Paul uses the metaphor of clothing to describe the way Christians ought to think about their relationship to sin. He encourages them to "take off" the old nature (sin) and "put on" virtues appropriate for a new creation in Christ (Eph. 4:22-32; Col. 3:8-10). This is more easily said than done. Old habits die hard. If we want to let Christ reign in our lives through the Holy Spirit, then we have to make a concerted effort to abandon the behaviors that characterize being dead to sin.
Things don't just fall off, by mere magic spells. And they don't accomplish anything on their own. God uses them to do his work in us. The trouble is allowed and placed before God so that he can transform us." All this is to say that actively "putting off" our old, sinful behaviors and "putting on" the new behaviors characteristic of life in Christ help break our sin habits. Spiritual disciplines give the Holy Spirit a chance to produce spiritual fruit in our lives.

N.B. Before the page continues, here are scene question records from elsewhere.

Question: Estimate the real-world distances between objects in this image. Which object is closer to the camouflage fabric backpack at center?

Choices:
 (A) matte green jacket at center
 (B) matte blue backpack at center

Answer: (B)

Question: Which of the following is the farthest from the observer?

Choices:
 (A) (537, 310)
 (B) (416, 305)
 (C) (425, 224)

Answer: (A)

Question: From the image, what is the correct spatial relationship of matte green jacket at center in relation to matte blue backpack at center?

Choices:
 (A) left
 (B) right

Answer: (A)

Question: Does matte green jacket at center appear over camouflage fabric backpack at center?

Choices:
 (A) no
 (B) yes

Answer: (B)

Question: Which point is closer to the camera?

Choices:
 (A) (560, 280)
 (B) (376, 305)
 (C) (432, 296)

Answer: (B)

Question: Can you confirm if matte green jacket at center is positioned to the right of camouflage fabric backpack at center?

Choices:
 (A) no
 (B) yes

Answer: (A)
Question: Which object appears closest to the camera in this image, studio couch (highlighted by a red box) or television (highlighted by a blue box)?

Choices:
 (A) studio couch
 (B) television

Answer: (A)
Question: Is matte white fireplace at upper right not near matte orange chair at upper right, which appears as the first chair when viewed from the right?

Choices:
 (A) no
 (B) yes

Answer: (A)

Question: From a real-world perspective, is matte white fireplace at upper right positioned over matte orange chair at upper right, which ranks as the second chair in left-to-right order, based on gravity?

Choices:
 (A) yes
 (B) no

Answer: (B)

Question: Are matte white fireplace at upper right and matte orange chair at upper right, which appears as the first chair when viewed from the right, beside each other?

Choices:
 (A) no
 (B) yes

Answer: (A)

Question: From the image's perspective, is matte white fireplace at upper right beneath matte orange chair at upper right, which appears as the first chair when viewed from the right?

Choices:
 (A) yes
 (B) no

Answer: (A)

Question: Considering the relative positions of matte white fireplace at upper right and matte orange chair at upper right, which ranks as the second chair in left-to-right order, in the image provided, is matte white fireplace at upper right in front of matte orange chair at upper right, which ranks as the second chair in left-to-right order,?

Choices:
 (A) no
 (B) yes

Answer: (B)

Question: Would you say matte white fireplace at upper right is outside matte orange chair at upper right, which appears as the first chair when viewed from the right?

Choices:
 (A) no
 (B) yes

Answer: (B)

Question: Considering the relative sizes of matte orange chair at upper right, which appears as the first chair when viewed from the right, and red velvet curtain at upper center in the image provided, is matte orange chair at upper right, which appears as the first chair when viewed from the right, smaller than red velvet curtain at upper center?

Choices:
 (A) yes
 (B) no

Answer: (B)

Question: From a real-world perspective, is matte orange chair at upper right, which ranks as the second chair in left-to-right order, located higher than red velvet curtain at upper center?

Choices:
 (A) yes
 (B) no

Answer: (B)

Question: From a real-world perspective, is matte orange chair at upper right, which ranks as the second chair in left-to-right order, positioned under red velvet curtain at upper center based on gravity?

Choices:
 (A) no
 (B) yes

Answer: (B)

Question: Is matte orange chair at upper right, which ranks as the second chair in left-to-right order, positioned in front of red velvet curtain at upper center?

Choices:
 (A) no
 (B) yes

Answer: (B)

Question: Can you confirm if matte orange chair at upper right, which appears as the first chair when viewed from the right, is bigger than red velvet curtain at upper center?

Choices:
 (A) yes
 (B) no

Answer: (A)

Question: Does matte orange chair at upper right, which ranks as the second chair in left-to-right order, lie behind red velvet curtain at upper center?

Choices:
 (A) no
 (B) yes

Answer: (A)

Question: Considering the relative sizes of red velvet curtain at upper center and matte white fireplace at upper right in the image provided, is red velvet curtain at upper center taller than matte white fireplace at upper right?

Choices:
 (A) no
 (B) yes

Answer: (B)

If you are a Christian who continues to struggle with sin you just can't shake, don't lose hope. Don't buy the world's message that sin is inevitable. Take heart from Paul's extraordinary claim: "you have been raised with Christ" (Col. 3:1)! As far as God is concerned, you are dead to sin, freed from its power. Like the prodigal son who finally looked up from the mud and slop of the pigsty to realize that he did not belong there, embrace your identity as a child of God made alive to Christ. And strive knowing God has already won the victory.
What does sin look like?
That’s what it means when it says “mortify the deeds of the body.” It means to make extinct, put to death or disallow the deeds prompted by the body; letting you know you have the right to decide what happens to your body. We will all give account to the Lord for whatever we allow in our body (2 Corinthians 5:10).
Mortify therefore your members which are upon the earth; fornication, uncleanness, inordinate affection, evil concupiscence, and covetousness, which is idolatry: New King James Version Therefore put to death your members which are on the earth: fornication, uncleanness, passion, evil desire, and covetousness, which is idolatry.